Trecho fornecido.
Eu, Rakel, não acho que antes tenha aprendido tanto em tão pouco tempo quanto no IPL. A programação era apertada, mas também tão cuidadosamente e bem planejada, até cada pequeno detalhe; isso nos impressionou. Eu conduzi meus primeiros estudos bíblicos em português (mesmo que não fossem feitos por mim), conversamos em português na frente de todos e ouvimos pregações sobre temas profundos e importantes que nunca tínhamos realmente parado pra pensar sobre.
De todos esses pregadores e conversas, temos uma noção de quais tópicos são importantes pros brasileiros hoje em dia em comparação com o que é importante pros noruegueses. Temas como igualdade entre homens e mulheres, a comunidade LGBT e saúde mental foram levantados, todos ligados à fé cristã. Esses temas são bastante relevantes na Noruega atualmente, mas eu ainda não tinha pensado muito sobre isso antes do IPL. Também ter estudos bíblicos todos os dias durante duas semanas foi incrível, a Bíblia se torna cada vez mais interessante quanto mais estudamos. Em resumo, aprendemos muito, e os dias aqui nos fizeram começar a pensar e refletir mais sobre como vivemos nossas vidas como cristãs neste mundo.

Dados fornecidos.
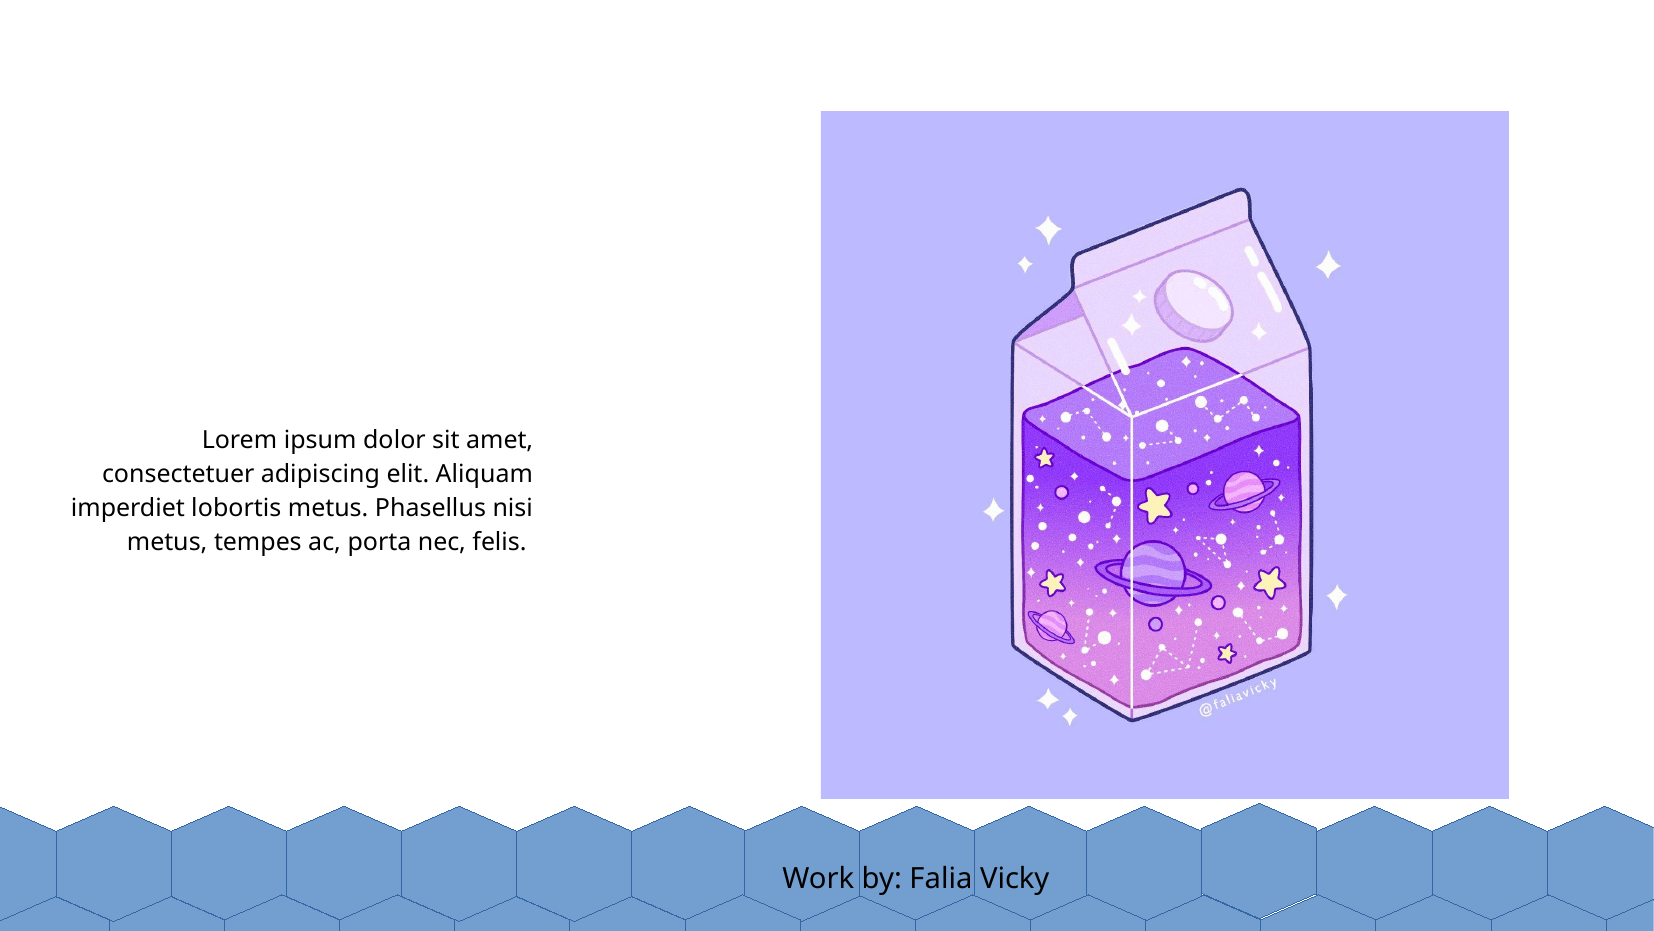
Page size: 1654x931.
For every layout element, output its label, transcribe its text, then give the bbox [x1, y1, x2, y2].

Tarefas a realizar.
1: Transcreva, do relato sobre o IPL, a passagem que vai de "De todos esses" até "cristãs neste mundo.".
2: Com base no relato sobre o IPL, explique o que levou a programação a impressionar quem a acompanhou.
3: No relato sobre o IPL, quais temas ligados à fé cristã foram levantados?
A listagem não é necessária para o que se pede aqui.

Resultados por tarefa.
1:
De todos esses pregadores e conversas, temos uma noção de quais tópicos são importantes pros brasileiros hoje em dia em comparação com o que é importante pros noruegueses. Temas como igualdade entre homens e mulheres, a comunidade LGBT e saúde mental foram levantados, todos ligados à fé cristã. Esses temas são bastante relevantes na Noruega atualmente, mas eu ainda não tinha pensado muito sobre isso antes do IPL. Também ter estudos bíblicos todos os dias durante duas semanas foi incrível, a Bíblia se torna cada vez mais interessante quanto mais estudamos. Em resumo, aprendemos muito, e os dias aqui nos fizeram começar a pensar e refletir mais sobre como vivemos nossas vidas como cristãs neste mundo.

2: A programação impressionou porque, apesar de apertada, era planejada com cuidado e bem pensada até cada pequeno detalhe.

3: Igualdade entre homens e mulheres, a comunidade LGBT e saúde mental.